▶ **Given data**:
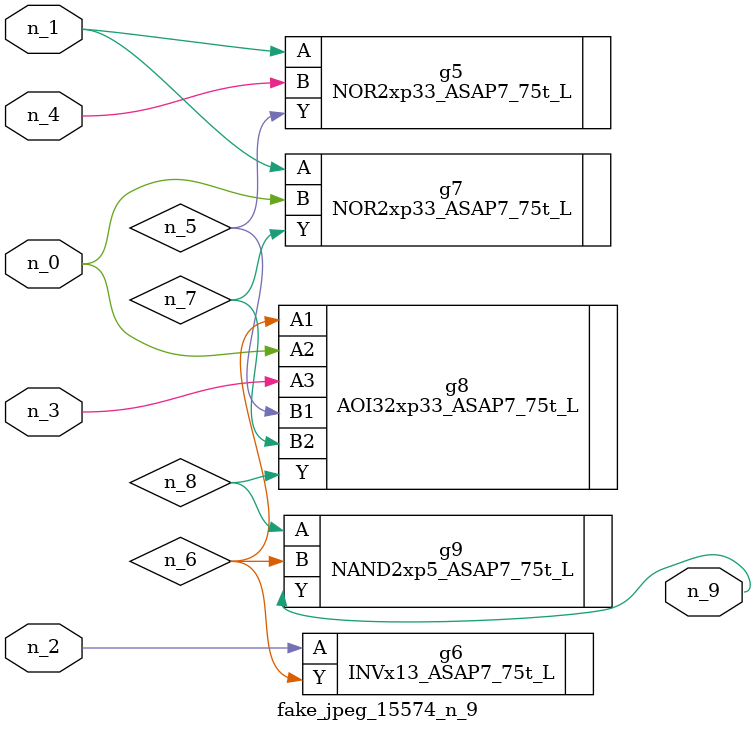
<source format=v>
module fake_jpeg_15574_n_9 (n_3, n_2, n_1, n_0, n_4, n_9);

input n_3;
input n_2;
input n_1;
input n_0;
input n_4;

output n_9;

wire n_8;
wire n_6;
wire n_5;
wire n_7;

NOR2xp33_ASAP7_75t_L g5 ( 
.A(n_1),
.B(n_4),
.Y(n_5)
);

INVx13_ASAP7_75t_L g6 ( 
.A(n_2),
.Y(n_6)
);

NOR2xp33_ASAP7_75t_L g7 ( 
.A(n_1),
.B(n_0),
.Y(n_7)
);

AOI32xp33_ASAP7_75t_L g8 ( 
.A1(n_6),
.A2(n_0),
.A3(n_3),
.B1(n_5),
.B2(n_7),
.Y(n_8)
);

NAND2xp5_ASAP7_75t_L g9 ( 
.A(n_8),
.B(n_6),
.Y(n_9)
);


endmodule
</source>
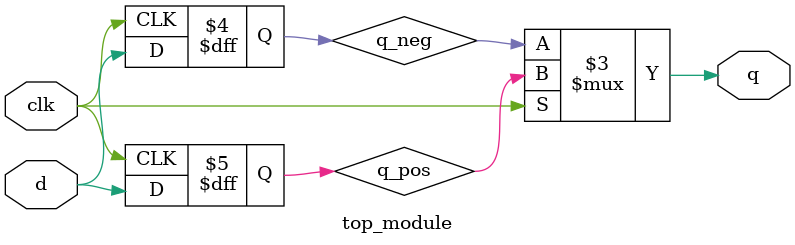
<source format=v>
module top_module (
    input clk,
    input d,
    output q
);
    wire q_pos, q_neg;
    always @ (posedge clk) begin
        q_pos <= d;
    end
    always @ (negedge clk) begin
        q_neg <= d;
    end
    assign q = clk ? q_pos : q_neg;
endmodule

</source>
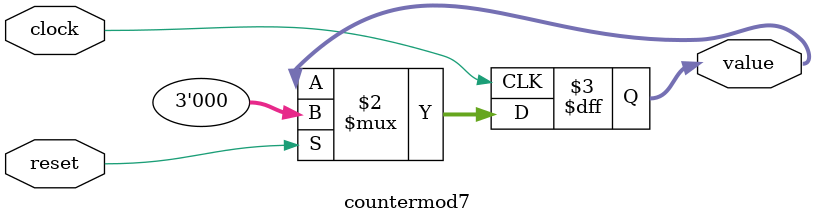
<source format=sv>
`timescale 1ns / 1ps
`default_nettype none

module countermod7 (
	input  wire  clock, 
	input  wire  reset,
	output logic [2:0] value // Observe como esta linha é diferente do countermod4
	);

	always @(posedge clock) begin
		value <= reset ? 3'b000 : (value /* complete o código aqui */);
	end

endmodule

</source>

▶ **Task brief**: Before writing out the material above, please remove its pictures; everything else stays exact.

▶ **Task solution**:
<source format=v>
module fake_jpeg_15574_n_9 (n_3, n_2, n_1, n_0, n_4, n_9);

input n_3;
input n_2;
input n_1;
input n_0;
input n_4;

output n_9;

wire n_8;
wire n_6;
wire n_5;
wire n_7;

NOR2xp33_ASAP7_75t_L g5 ( 
.A(n_1),
.B(n_4),
.Y(n_5)
);

INVx13_ASAP7_75t_L g6 ( 
.A(n_2),
.Y(n_6)
);

NOR2xp33_ASAP7_75t_L g7 ( 
.A(n_1),
.B(n_0),
.Y(n_7)
);

AOI32xp33_ASAP7_75t_L g8 ( 
.A1(n_6),
.A2(n_0),
.A3(n_3),
.B1(n_5),
.B2(n_7),
.Y(n_8)
);

NAND2xp5_ASAP7_75t_L g9 ( 
.A(n_8),
.B(n_6),
.Y(n_9)
);


endmodule
</source>
<source format=v>
module top_module (
    input clk,
    input d,
    output q
);
    wire q_pos, q_neg;
    always @ (posedge clk) begin
        q_pos <= d;
    end
    always @ (negedge clk) begin
        q_neg <= d;
    end
    assign q = clk ? q_pos : q_neg;
endmodule

</source>
<source format=sv>
`timescale 1ns / 1ps
`default_nettype none

module countermod7 (
	input  wire  clock, 
	input  wire  reset,
	output logic [2:0] value // Observe como esta linha é diferente do countermod4
	);

	always @(posedge clock) begin
		value <= reset ? 3'b000 : (value /* complete o código aqui */);
	end

endmodule

</source>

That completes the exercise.